- [Assignment]: The answer must be an exact transcription of every record.

[Stored data entries]
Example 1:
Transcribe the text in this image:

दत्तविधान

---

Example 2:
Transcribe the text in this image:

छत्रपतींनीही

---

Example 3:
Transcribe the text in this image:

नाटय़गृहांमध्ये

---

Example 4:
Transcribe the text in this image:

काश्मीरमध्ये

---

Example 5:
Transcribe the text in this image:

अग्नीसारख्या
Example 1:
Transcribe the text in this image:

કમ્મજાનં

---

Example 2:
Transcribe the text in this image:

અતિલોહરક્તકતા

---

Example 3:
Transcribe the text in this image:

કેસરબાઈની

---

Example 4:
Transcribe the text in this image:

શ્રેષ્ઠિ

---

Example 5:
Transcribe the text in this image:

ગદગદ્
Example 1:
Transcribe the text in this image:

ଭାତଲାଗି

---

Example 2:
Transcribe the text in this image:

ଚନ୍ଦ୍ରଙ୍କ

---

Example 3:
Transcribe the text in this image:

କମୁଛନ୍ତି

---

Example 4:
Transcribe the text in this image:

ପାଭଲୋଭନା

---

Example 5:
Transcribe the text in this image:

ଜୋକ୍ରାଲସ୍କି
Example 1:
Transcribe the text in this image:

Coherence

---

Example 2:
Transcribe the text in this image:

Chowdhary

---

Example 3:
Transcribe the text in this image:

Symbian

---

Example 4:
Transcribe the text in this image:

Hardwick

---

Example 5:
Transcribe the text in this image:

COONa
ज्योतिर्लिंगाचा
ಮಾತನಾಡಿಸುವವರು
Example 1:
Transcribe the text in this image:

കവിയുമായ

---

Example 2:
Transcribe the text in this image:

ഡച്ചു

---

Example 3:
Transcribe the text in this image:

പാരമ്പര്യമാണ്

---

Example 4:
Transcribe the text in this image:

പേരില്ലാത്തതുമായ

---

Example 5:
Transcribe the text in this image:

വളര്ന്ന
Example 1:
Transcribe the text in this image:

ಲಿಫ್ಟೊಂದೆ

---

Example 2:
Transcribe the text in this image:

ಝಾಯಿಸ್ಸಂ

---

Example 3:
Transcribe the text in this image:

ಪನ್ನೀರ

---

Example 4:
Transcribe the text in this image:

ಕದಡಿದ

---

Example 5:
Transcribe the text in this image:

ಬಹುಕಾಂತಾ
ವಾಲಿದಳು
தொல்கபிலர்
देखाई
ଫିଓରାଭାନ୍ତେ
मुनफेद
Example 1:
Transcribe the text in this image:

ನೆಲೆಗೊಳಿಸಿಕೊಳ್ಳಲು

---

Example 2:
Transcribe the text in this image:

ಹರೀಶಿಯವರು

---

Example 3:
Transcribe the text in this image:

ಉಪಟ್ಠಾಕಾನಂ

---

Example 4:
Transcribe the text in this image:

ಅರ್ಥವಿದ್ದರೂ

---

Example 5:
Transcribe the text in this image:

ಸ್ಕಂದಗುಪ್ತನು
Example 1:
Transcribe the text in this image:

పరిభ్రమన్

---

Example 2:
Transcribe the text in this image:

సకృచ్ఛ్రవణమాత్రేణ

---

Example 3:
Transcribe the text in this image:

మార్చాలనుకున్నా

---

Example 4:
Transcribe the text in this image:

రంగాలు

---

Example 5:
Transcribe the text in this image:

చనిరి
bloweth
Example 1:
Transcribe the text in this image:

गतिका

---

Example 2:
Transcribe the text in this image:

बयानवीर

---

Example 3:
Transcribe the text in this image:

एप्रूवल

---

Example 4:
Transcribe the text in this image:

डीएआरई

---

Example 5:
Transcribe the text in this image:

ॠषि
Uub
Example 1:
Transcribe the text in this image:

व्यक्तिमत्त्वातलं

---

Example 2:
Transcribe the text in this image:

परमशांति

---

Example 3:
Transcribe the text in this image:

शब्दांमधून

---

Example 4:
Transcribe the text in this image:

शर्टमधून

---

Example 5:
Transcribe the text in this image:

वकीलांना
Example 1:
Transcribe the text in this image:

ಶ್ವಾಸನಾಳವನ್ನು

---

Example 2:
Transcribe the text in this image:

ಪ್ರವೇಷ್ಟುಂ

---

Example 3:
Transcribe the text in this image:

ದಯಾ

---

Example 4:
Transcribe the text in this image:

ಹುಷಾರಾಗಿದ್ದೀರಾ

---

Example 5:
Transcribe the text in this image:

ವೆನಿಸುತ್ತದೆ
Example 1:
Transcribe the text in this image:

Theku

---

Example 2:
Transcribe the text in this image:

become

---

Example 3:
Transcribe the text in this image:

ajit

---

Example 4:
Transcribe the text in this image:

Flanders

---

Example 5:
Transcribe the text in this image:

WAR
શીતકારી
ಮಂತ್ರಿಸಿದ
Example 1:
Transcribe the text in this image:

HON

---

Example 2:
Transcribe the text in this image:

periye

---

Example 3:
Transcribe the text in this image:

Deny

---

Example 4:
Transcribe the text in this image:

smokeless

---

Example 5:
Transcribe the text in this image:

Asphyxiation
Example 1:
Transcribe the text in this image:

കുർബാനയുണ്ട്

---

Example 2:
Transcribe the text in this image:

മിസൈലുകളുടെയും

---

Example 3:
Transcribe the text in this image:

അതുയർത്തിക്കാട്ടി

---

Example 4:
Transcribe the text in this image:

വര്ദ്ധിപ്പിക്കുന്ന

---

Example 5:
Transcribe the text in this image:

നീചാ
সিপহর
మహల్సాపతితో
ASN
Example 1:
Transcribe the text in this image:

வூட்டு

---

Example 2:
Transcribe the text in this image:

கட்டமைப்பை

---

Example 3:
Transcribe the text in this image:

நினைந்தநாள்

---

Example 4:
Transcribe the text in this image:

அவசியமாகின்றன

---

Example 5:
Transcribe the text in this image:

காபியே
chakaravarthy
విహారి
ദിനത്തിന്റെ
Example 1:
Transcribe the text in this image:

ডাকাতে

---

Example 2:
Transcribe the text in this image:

- [Answer for the task]:
Example 1:
Transcribe the text in this image:

दत्तविधान

---

Example 2:
Transcribe the text in this image:

छत्रपतींनीही

---

Example 3:
Transcribe the text in this image:

नाटय़गृहांमध्ये

---

Example 4:
Transcribe the text in this image:

काश्मीरमध्ये

---

Example 5:
Transcribe the text in this image:

अग्नीसारख्या
Example 1:
Transcribe the text in this image:

કમ્મજાનં

---

Example 2:
Transcribe the text in this image:

અતિલોહરક્તકતા

---

Example 3:
Transcribe the text in this image:

કેસરબાઈની

---

Example 4:
Transcribe the text in this image:

શ્રેષ્ઠિ

---

Example 5:
Transcribe the text in this image:

ગદગદ્
Example 1:
Transcribe the text in this image:

ଭାତଲାଗି

---

Example 2:
Transcribe the text in this image:

ଚନ୍ଦ୍ରଙ୍କ

---

Example 3:
Transcribe the text in this image:

କମୁଛନ୍ତି

---

Example 4:
Transcribe the text in this image:

ପାଭଲୋଭନା

---

Example 5:
Transcribe the text in this image:

ଜୋକ୍ରାଲସ୍କି
Example 1:
Transcribe the text in this image:

Coherence

---

Example 2:
Transcribe the text in this image:

Chowdhary

---

Example 3:
Transcribe the text in this image:

Symbian

---

Example 4:
Transcribe the text in this image:

Hardwick

---

Example 5:
Transcribe the text in this image:

COONa
ज्योतिर्लिंगाचा
ಮಾತನಾಡಿಸುವವರು
Example 1:
Transcribe the text in this image:

കവിയുമായ

---

Example 2:
Transcribe the text in this image:

ഡച്ചു

---

Example 3:
Transcribe the text in this image:

പാരമ്പര്യമാണ്

---

Example 4:
Transcribe the text in this image:

പേരില്ലാത്തതുമായ

---

Example 5:
Transcribe the text in this image:

വളര്ന്ന
Example 1:
Transcribe the text in this image:

ಲಿಫ್ಟೊಂದೆ

---

Example 2:
Transcribe the text in this image:

ಝಾಯಿಸ್ಸಂ

---

Example 3:
Transcribe the text in this image:

ಪನ್ನೀರ

---

Example 4:
Transcribe the text in this image:

ಕದಡಿದ

---

Example 5:
Transcribe the text in this image:

ಬಹುಕಾಂತಾ
ವಾಲಿದಳು
தொல்கபிலர்
देखाई
ଫିଓରାଭାନ୍ତେ
मुनफेद
Example 1:
Transcribe the text in this image:

ನೆಲೆಗೊಳಿಸಿಕೊಳ್ಳಲು

---

Example 2:
Transcribe the text in this image:

ಹರೀಶಿಯವರು

---

Example 3:
Transcribe the text in this image:

ಉಪಟ್ಠಾಕಾನಂ

---

Example 4:
Transcribe the text in this image:

ಅರ್ಥವಿದ್ದರೂ

---

Example 5:
Transcribe the text in this image:

ಸ್ಕಂದಗುಪ್ತನು
Example 1:
Transcribe the text in this image:

పరిభ్రమన్

---

Example 2:
Transcribe the text in this image:

సకృచ్ఛ్రవణమాత్రేణ

---

Example 3:
Transcribe the text in this image:

మార్చాలనుకున్నా

---

Example 4:
Transcribe the text in this image:

రంగాలు

---

Example 5:
Transcribe the text in this image:

చనిరి
bloweth
Example 1:
Transcribe the text in this image:

गतिका

---

Example 2:
Transcribe the text in this image:

बयानवीर

---

Example 3:
Transcribe the text in this image:

एप्रूवल

---

Example 4:
Transcribe the text in this image:

डीएआरई

---

Example 5:
Transcribe the text in this image:

ॠषि
Uub
Example 1:
Transcribe the text in this image:

व्यक्तिमत्त्वातलं

---

Example 2:
Transcribe the text in this image:

परमशांति

---

Example 3:
Transcribe the text in this image:

शब्दांमधून

---

Example 4:
Transcribe the text in this image:

शर्टमधून

---

Example 5:
Transcribe the text in this image:

वकीलांना
Example 1:
Transcribe the text in this image:

ಶ್ವಾಸನಾಳವನ್ನು

---

Example 2:
Transcribe the text in this image:

ಪ್ರವೇಷ್ಟುಂ

---

Example 3:
Transcribe the text in this image:

ದಯಾ

---

Example 4:
Transcribe the text in this image:

ಹುಷಾರಾಗಿದ್ದೀರಾ

---

Example 5:
Transcribe the text in this image:

ವೆನಿಸುತ್ತದೆ
Example 1:
Transcribe the text in this image:

Theku

---

Example 2:
Transcribe the text in this image:

become

---

Example 3:
Transcribe the text in this image:

ajit

---

Example 4:
Transcribe the text in this image:

Flanders

---

Example 5:
Transcribe the text in this image:

WAR
શીતકારી
ಮಂತ್ರಿಸಿದ
Example 1:
Transcribe the text in this image:

HON

---

Example 2:
Transcribe the text in this image:

periye

---

Example 3:
Transcribe the text in this image:

Deny

---

Example 4:
Transcribe the text in this image:

smokeless

---

Example 5:
Transcribe the text in this image:

Asphyxiation
Example 1:
Transcribe the text in this image:

കുർബാനയുണ്ട്

---

Example 2:
Transcribe the text in this image:

മിസൈലുകളുടെയും

---

Example 3:
Transcribe the text in this image:

അതുയർത്തിക്കാട്ടി

---

Example 4:
Transcribe the text in this image:

വര്ദ്ധിപ്പിക്കുന്ന

---

Example 5:
Transcribe the text in this image:

നീചാ
সিপহর
మహల్సాపతితో
ASN
Example 1:
Transcribe the text in this image:

வூட்டு

---

Example 2:
Transcribe the text in this image:

கட்டமைப்பை

---

Example 3:
Transcribe the text in this image:

நினைந்தநாள்

---

Example 4:
Transcribe the text in this image:

அவசியமாகின்றன

---

Example 5:
Transcribe the text in this image:

காபியே
chakaravarthy
విహారి
ദിനത്തിന്റെ
Example 1:
Transcribe the text in this image:

ডাকাতে

---

Example 2:
Transcribe the text in this image:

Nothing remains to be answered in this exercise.